商品を買うだけなら店に来る必要はありません。PCや携帯電話の画面からカンタンに欲しいものを注文することができます。
それなのに、なぜ、お客様は店に来るのでしょうか?
お客様が店に来るのは、商品を見たい人、体験したい人がいるからです。
たとえば、本を買うとき。アマゾンで人が書いた書評を見るより、書店に行って、自分の目で確かめた方が手っ取り早いです。
やはり百聞は一見にしかずなのです。
商品を体験できることこそ、店の最大の強みだと肝に銘じて起きましょう。
ところが、このせっかくの強みを、自分から捨てている店は少なくありません。
たとえば「商品には手を触れないでください」と張り紙をしている店。
これは問題外です。
最近では少なくなりましたが、寂れた商店街ではよく見かけます。「商品は自分のものだ」と勘違いしてるオーナー店長の店が多いです。幸い、私が勤めた店のオーナーはこんなことは言いませんでした。
体験できなければ店に行く理由もありません。お客様が店に来なければ売れないのは当たり前です。
「お試しは店員に声を掛けてください」
これは少しはましですが、程度によります。
東南の危険の高い商品ならこの方法もやむを得ません。100万円の腕時計を自由に触れるようにしたら、その日のうちに盗まれるでしょうしね。

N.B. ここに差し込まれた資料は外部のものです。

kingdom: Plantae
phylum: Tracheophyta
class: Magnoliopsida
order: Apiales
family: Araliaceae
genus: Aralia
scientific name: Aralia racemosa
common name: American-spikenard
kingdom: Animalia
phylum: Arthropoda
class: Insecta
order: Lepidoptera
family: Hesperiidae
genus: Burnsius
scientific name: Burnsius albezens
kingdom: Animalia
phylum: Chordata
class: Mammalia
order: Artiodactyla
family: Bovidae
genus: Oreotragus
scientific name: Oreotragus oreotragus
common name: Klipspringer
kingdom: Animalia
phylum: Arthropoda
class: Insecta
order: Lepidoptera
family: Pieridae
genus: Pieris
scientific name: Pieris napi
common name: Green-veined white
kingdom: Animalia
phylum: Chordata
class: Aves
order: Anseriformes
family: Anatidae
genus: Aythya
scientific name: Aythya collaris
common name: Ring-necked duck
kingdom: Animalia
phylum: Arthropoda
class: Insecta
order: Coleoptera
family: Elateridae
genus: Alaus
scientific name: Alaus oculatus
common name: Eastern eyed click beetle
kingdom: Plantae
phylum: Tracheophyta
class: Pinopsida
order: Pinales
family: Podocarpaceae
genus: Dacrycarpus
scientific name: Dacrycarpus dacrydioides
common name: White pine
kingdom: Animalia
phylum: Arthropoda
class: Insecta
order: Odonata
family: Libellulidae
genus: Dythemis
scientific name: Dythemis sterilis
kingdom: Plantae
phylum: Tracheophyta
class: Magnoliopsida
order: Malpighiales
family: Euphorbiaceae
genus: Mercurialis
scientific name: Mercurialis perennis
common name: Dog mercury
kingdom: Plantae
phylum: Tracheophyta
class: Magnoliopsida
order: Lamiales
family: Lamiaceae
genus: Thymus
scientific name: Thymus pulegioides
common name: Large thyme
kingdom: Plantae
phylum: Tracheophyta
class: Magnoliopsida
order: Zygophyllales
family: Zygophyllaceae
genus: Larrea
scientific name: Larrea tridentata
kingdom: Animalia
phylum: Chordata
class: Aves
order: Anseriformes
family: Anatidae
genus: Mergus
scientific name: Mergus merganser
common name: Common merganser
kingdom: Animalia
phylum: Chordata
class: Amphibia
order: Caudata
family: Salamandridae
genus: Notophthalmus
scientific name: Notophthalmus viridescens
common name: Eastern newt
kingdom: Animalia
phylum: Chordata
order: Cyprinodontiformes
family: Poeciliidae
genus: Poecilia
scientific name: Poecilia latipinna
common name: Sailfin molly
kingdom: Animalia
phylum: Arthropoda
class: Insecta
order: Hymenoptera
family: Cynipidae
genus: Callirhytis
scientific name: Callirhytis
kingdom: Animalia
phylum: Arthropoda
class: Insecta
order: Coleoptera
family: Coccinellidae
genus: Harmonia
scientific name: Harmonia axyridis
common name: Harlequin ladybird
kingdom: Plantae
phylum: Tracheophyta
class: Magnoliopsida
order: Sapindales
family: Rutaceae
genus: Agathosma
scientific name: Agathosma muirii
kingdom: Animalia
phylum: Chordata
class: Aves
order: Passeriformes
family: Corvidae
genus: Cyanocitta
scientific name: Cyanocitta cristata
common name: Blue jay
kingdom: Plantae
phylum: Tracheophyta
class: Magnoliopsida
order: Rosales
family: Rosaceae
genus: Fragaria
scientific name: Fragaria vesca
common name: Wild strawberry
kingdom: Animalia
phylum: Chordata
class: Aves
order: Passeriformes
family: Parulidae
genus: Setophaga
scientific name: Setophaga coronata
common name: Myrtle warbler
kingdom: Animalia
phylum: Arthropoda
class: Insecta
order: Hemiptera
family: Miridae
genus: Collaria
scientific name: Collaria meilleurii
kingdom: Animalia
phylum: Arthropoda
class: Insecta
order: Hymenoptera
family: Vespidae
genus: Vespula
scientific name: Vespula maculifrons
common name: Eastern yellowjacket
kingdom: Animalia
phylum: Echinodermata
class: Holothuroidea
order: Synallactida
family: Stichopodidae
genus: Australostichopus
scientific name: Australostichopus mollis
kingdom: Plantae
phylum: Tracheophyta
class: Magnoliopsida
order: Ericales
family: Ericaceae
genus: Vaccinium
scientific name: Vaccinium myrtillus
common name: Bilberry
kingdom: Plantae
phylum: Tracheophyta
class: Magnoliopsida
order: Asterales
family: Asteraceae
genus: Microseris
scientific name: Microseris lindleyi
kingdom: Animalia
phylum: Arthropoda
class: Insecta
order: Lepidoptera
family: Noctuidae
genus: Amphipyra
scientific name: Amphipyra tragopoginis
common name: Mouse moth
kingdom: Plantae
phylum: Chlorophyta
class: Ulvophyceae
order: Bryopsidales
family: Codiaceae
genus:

しかし、専任の担当者をつけていない商品だったら、お客様は店員を探さなければなりません。
80%のお客様は店員に声を掛けられたくありません。売りつけられると警戒するからです。それでも、お客様が自分から声を掛けるのは平気だと思いますか?
私には思えません。
それに、お客様は面倒くさがりなのです。「ちょっと試してみたい」程度のお客様がわざわざ店員を探してまで試すでしょうか?
また、「店員が商品を知らなくてイライラした」と言うクレームは、実は定番クレームの一つです。そんな経験を日常のようにしているお客様が、店員を探すリスクを追うとは、私は思えないんですけどね。
このような場合、私だったら担当者を付けるか、取り扱いを止めます。
お試しが必要な商品なら、体験してもらった方が必ず売上は増えます。だから、専任の担当者を付ける意味があります。